At just 23 years old, Kevin Davis, a Croton-on-Hudson village trustee, is Westchester’s youngest-ever elected official.
Was your childhood particularly influenced by politics? My dad is chair of Croton’s zoning board, and my mom was on the school board. My grandfather was on the recreation commission during the fifties and sixties. Politics was discussed, but I was never really interested. I became politically active on the John Hall campaign when he ran for Congress in 2006.
How did you decide to run for a position on the Croton-on-Hudson board? I was always a supporter of the Democratic Party locally. Typically, if you want to run, you go to the party and get their support. The thing I did was to announce my candidacy publicly. I had gone to the party but was told that I was too young.
What did your campaign involve? My competition in the primary was a longtime village trustee, Ann Gallelli, who had been active in village affairs since before I was born. I spent the whole summer knocking on doors. A lot of volunteers were personal friends. I asked everyone who supported me to write a letter to The Gazette [a local weekly], so I flooded the newspaper. The voter turnout was 35 percent.
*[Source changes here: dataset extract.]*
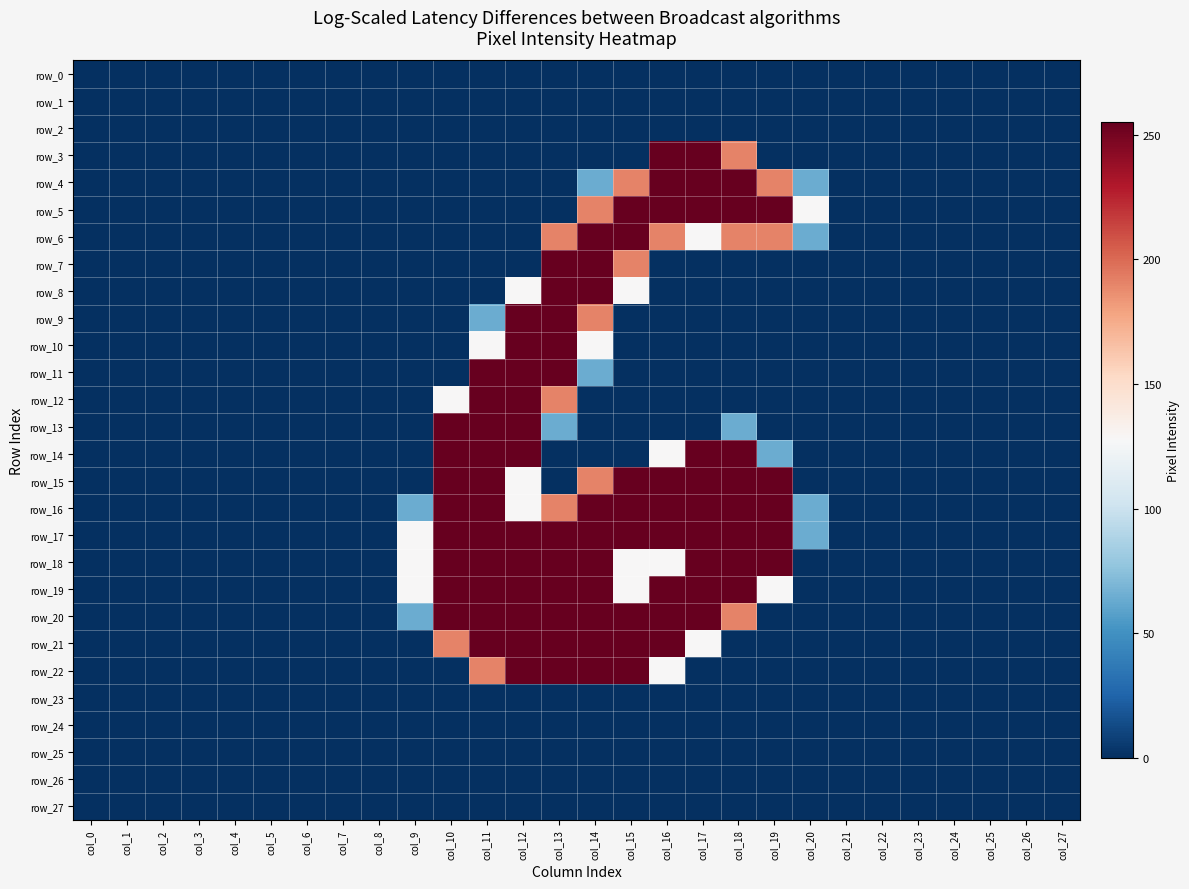

The row_22 series shows 0 at col_18. True or false?

True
I couldn’t find any primary in the state where the turnout was that high.
As a candidate, what platform issues did you run on? The campaign was not really about policy. [Ann and I] agreed on a lot. Publicly, from her side it was, ‘We like Kevin Davis, but we don’t think he’s ready to be a trustee.’ On my side, it was, ‘I’m the candidate with the energy and the only independent voice.’
But Gallelli is still a trustee now, correct? While I outpolled Ann Gallelli in both the primary and the general elections, the top two finishers in each election were the ones that got elected. Once I won the primary, Ann Gallelli and I were the only two candidates whose names appeared on the ballot for the general election, so we were both elected.
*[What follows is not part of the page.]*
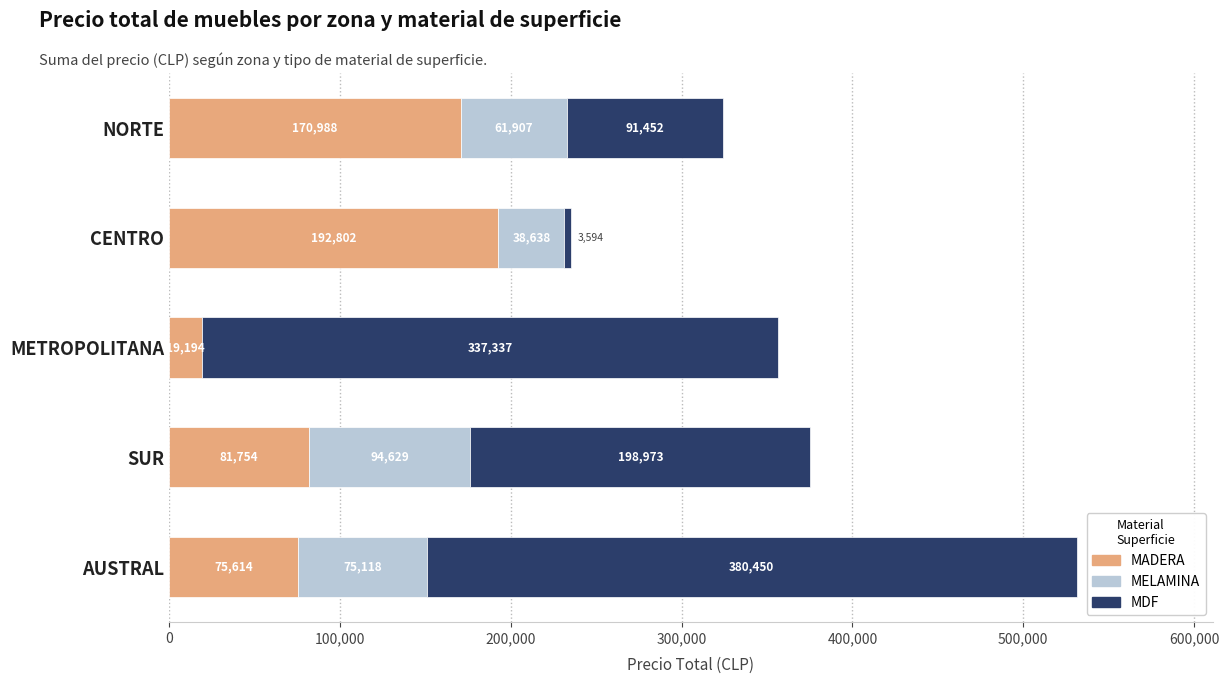

At which category is the sum across all series the highest?

AUSTRAL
What’s your most amusing campaign story? The typical story involves knocking on a door. I wouldn’t recognize the person, but they’d say, ‘Oh, Kevin! I knew you when you were this big…’ and put their hand to the height of their knee.
What does a village trustee do? A trustee is like a city councilman. I’m involved with setting the $17-million budget, zoning, trash pickup, and the water system. The position is part-time. I get three grand and the use of an iPad.
Since this is only part-time, what else are you doing? I am a senior studying political science at Hunter College. I graduate in the fall.